Thanks! Everything was delicious.
Yes, I’ve noticed quite a few Asian fusion restaurants and dishes the last few years. We have a French Korean fusion restaurant, a Japanese Italian fusion restaurant, plus several restaurants feature one or two dishes with Asian influences. I am all for it
Chilly day here in Tokushima with a low of -1℃/30.2°F and a high of 4℃/39.2°F (and a typically windy day meaning wind chill factors much lower!) So I made a soup with grilled tofu, daikon, carrots, sweet potatoes and kabocha squash in a chicken & vegetable consommé with a bit of miso added (other seasonings were added in minute amounts as well).
My friend whom I staying with added udon to hers, but as I had udon for lunch, I had no starch of any type in the soup. It’s generally rare for me to eat lunch, but as I had walked 10.15 km/6.3 mi in that cold weather, I needed it to warm my body up!
The udon at lunch and this for dinner made me feel quite warm…mission accomplished!

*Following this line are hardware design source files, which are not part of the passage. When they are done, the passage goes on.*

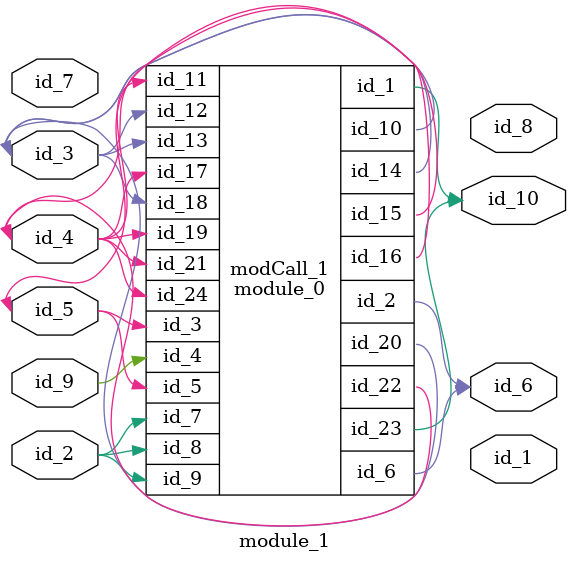
<source format=v>
module module_0 (
    id_1,
    id_2,
    id_3,
    id_4,
    id_5,
    id_6,
    id_7,
    id_8,
    id_9,
    id_10,
    id_11,
    id_12,
    id_13,
    id_14,
    id_15,
    id_16,
    id_17,
    id_18,
    id_19,
    id_20,
    id_21,
    id_22,
    id_23,
    id_24
);
  input wire id_24;
  output wire id_23;
  inout wire id_22;
  input wire id_21;
  inout wire id_20;
  input wire id_19;
  input wire id_18;
  input wire id_17;
  inout wire id_16;
  inout wire id_15;
  inout wire id_14;
  input wire id_13;
  input wire id_12;
  input wire id_11;
  inout wire id_10;
  input wire id_9;
  input wire id_8;
  input wire id_7;
  output wire id_6;
  input wire id_5;
  input wire id_4;
  input wire id_3;
  output wire id_2;
  output wire id_1;
  wire id_25;
endmodule
module module_1 (
    id_1,
    id_2,
    id_3,
    id_4,
    id_5,
    id_6,
    id_7,
    id_8,
    id_9,
    id_10
);
  output wire id_10;
  input wire id_9;
  output wire id_8;
  inout wire id_7;
  output wire id_6;
  inout wire id_5;
  inout wire id_4;
  inout wire id_3;
  input wire id_2;
  output wire id_1;
  assign id_7[1] = "";
  module_0 modCall_1 (
      id_10,
      id_6,
      id_5,
      id_9,
      id_5,
      id_6,
      id_2,
      id_2,
      id_2,
      id_3,
      id_4,
      id_3,
      id_3,
      id_3,
      id_5,
      id_4,
      id_4,
      id_3,
      id_4,
      id_3,
      id_4,
      id_4,
      id_10,
      id_4
  );
endmodule

</source>
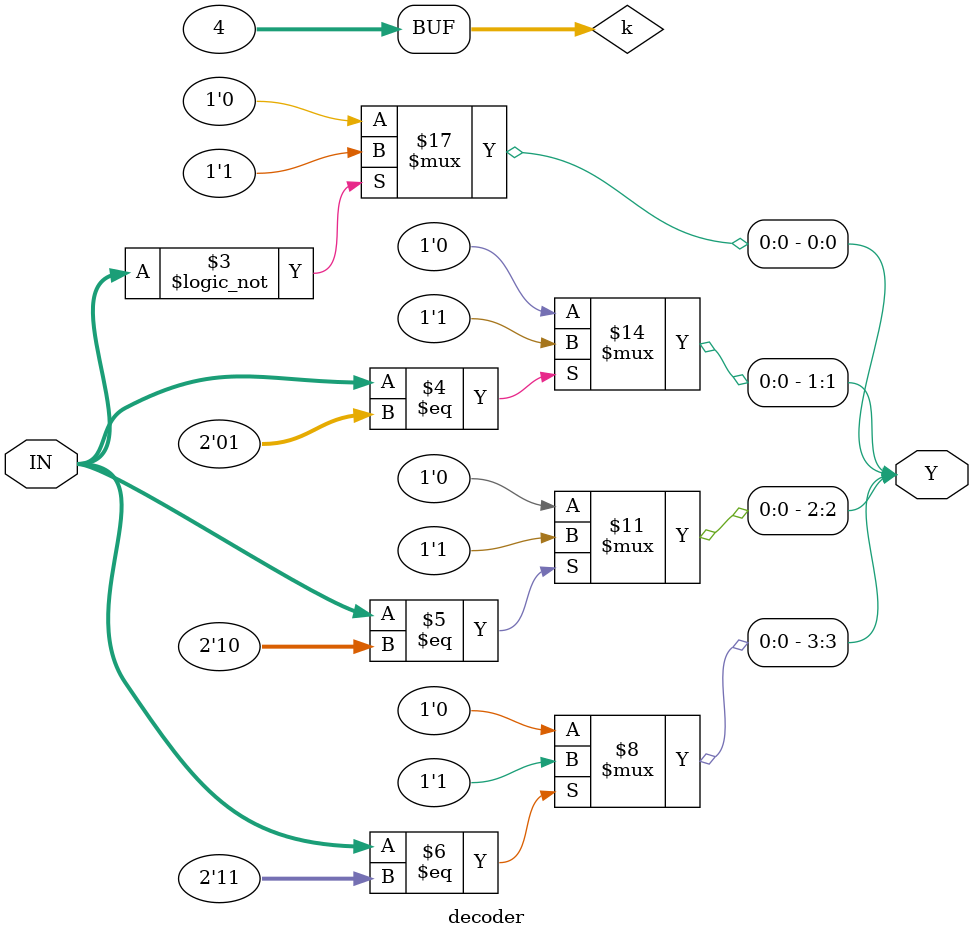
<source format=v>

module decoder (
    // OUTPUTS
    output reg [3:0] Y

    // INPUTS
    ,input [1:0] IN
    );

    integer k;
    always @(IN)
        for (k = 0; k < 4; k = k + 1)
            if (IN == k) Y[k] = 1;
            else Y[k] = 0;
endmodule

</source>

Dinner was a family endeavor. I made the Woks of Life recipe for Spicy Beef Noodle Soup. I had some oxtail in the freezer so I used that instead of the beef chunks the recipe called for. I recently replaced by Sichuan peppercorns - what a difference they made compared to the old ground ones they replaced. Mr Bean and The Sprout made pork-filled pot stickers. She filled and folded, he fried.